I have a java application that accesses several services. They've always worked correctly, and then all of a sudden I get the following error when trying to run one of them:

org.hibernate.exception.JDBCConnectionException: Unable to open JDBC Connection

I know that the username and password are correct, and that it is only affecting one service even though all of them use the same process.

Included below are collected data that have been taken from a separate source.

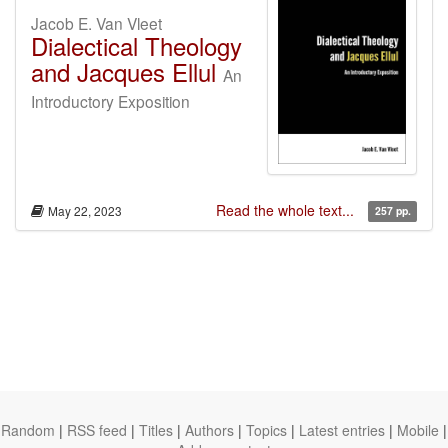
Jacob E. Van Vleet
Dialectical Theology
and Jacques Ellul
An
Introductory Exposition
Read the whole text...
May 22, 2023
257 pp.
Random
|
RSS feed
|
Titles
|
Authors
|
Topics
|
Latest entries
|
Mobile
|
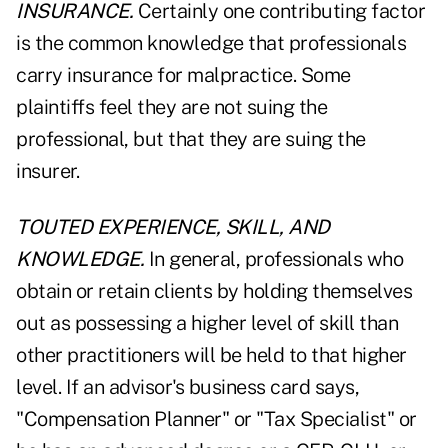
INSURANCE.
Certainly one contributing factor
is the common knowledge that professionals
carry insurance for malpractice. Some
plaintiffs feel they are not suing the
professional, but that they are suing the
insurer.
TOUTED EXPERIENCE, SKILL, AND
KNOWLEDGE.
In general, professionals who
obtain or retain clients by holding themselves
out as possessing a higher level of skill than
other practitioners will be held to that higher
level. If an advisor's business card says,
"Compensation Planner" or "Tax Specialist" or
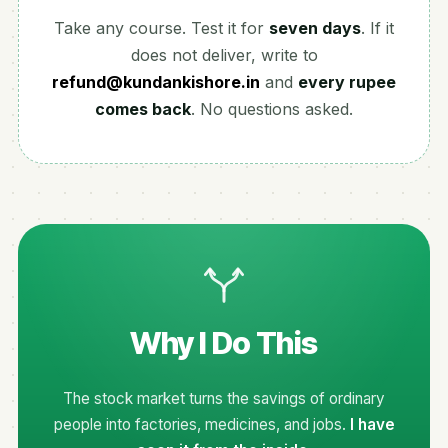
Take any course. Test it for
seven days
. If it
does not deliver, write to
refund@kundankishore.in
and
every rupee
comes back
. No questions asked.
Why I Do This
The stock market turns the savings of ordinary
people into factories, medicines, and jobs.
I have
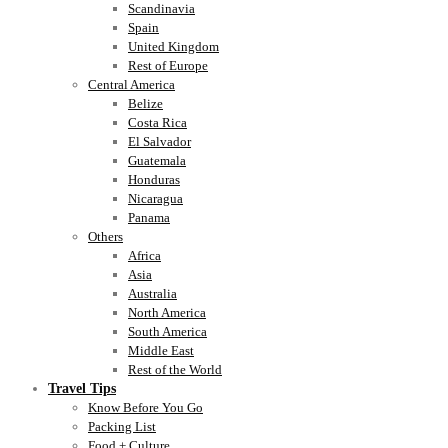
Scandinavia
Spain
United Kingdom
Rest of Europe
Central America
Belize
Costa Rica
El Salvador
Guatemala
Honduras
Nicaragua
Panama
Others
Africa
Asia
Australia
North America
South America
Middle East
Rest of the World
Travel Tips
Know Before You Go
Packing List
Food + Culture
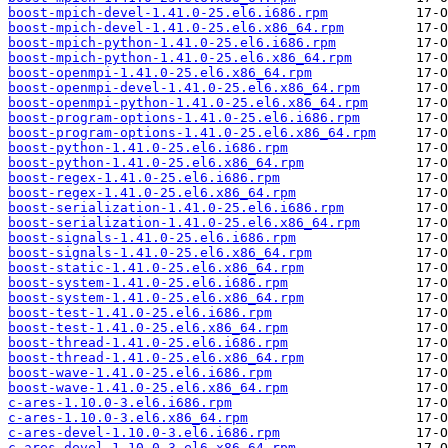
boost-mpich-devel-1.41.0-25.el6.i686.rpm
boost-mpich-devel-1.41.0-25.el6.x86_64.rpm
boost-mpich-python-1.41.0-25.el6.i686.rpm
boost-mpich-python-1.41.0-25.el6.x86_64.rpm
boost-openmpi-1.41.0-25.el6.x86_64.rpm
boost-openmpi-devel-1.41.0-25.el6.x86_64.rpm
boost-openmpi-python-1.41.0-25.el6.x86_64.rpm
boost-program-options-1.41.0-25.el6.i686.rpm
boost-program-options-1.41.0-25.el6.x86_64.rpm
boost-python-1.41.0-25.el6.i686.rpm
boost-python-1.41.0-25.el6.x86_64.rpm
boost-regex-1.41.0-25.el6.i686.rpm
boost-regex-1.41.0-25.el6.x86_64.rpm
boost-serialization-1.41.0-25.el6.i686.rpm
boost-serialization-1.41.0-25.el6.x86_64.rpm
boost-signals-1.41.0-25.el6.i686.rpm
boost-signals-1.41.0-25.el6.x86_64.rpm
boost-static-1.41.0-25.el6.x86_64.rpm
boost-system-1.41.0-25.el6.i686.rpm
boost-system-1.41.0-25.el6.x86_64.rpm
boost-test-1.41.0-25.el6.i686.rpm
boost-test-1.41.0-25.el6.x86_64.rpm
boost-thread-1.41.0-25.el6.i686.rpm
boost-thread-1.41.0-25.el6.x86_64.rpm
boost-wave-1.41.0-25.el6.i686.rpm
boost-wave-1.41.0-25.el6.x86_64.rpm
c-ares-1.10.0-3.el6.i686.rpm
c-ares-1.10.0-3.el6.x86_64.rpm
c-ares-devel-1.10.0-3.el6.i686.rpm
c-ares-devel-1.10.0-3.el6.x86_64.rpm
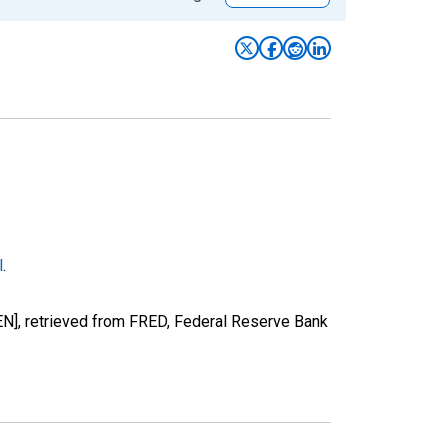
l
.
N], retrieved from FRED, Federal Reserve Bank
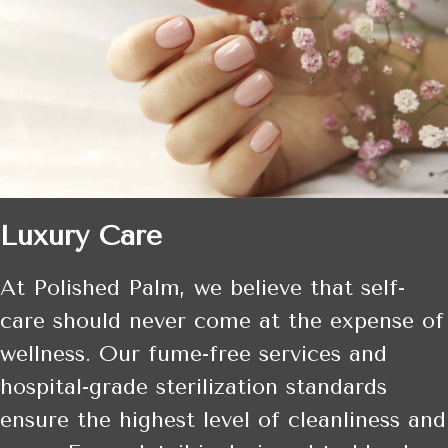
Luxury Care
At Polished Palm, we believe that self-
care should never come at the expense of
wellness. Our fume-free services and
hospital-grade sterilization standards
ensure the highest level of cleanliness and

I've pasted the stack trace below.

    at oracle.jdbc.driver.T4CConnection.logon(T4CConnection.java:774) ~[ojdbc8.jar:12.2.0.1.0]
    at oracle.jdbc.driver.PhysicalConnection.connect(PhysicalConnection.java:688) ~[ojdbc8.jar:12.2.0.1.0]
    at oracle.jdbc.driver.T4CDriverExtension.getConnection(T4CDriverExtension.java:39) ~[ojdbc8.jar:12.2.0.1.0]
    at oracle.jdbc.driver.OracleDriver.connect(OracleDriver.java:691) ~[ojdbc8.jar:12.2.0.1.0]
    at com.zaxxer.hikari.util.DriverDataSource.getConnection(DriverDataSource.java:138) ~[HikariCP-4.0.3.jar:na]
    at com.zaxxer.hikari.pool.PoolBase.newConnection(PoolBase.java:364) ~[HikariCP-4.0.3.jar:na]
    at com.zaxxer.hikari.pool.PoolBase.newPoolEntry(PoolBase.java:206) ~[HikariCP-4.0.3.jar:na]
    at com.zaxxer.hikari.pool.HikariPool.createPoolEntry(HikariPool.java:476) ~[HikariCP-4.0.3.jar:na]
    at com.zaxxer.hikari.pool.HikariPool.checkFailFast(HikariPool.java:561) ~[HikariCP-4.0.3.jar:na]
    at com.zaxxer.hikari.pool.HikariPool.<init>(HikariPool.java:115) ~[HikariCP-4.0.3.jar:na]
    at com.zaxxer.hikari.HikariDataSource.getConnection(HikariDataSource.java:112) ~[HikariCP-4.0.3.jar:na]
    at org.hibernate.engine.jdbc.connections.internal.DatasourceConnectionProviderImpl.getConnection(DatasourceConnectionProviderImpl.java:122) ~[hibernate-core-5.6.15.Final.jar:5.6.15.Final]


Solution

  • Have there been any updates (lib, OS, IDE, etc) or network policy changes? This can impact your application without you directly modifying the code or configuration.

    I provide support on legacy systems, which used the TLS 1.1 protocol and were no longer supported. At the company I work for, the newest TLS protocol has been enabled. Then, out of nowhere, the system stopped accessing other applications.

    Your case may be similar.

    To solve the problem, we implemented a simple Ruby on Rails application, which served as a proxy between the legacy applications and the rest of the applications on the network.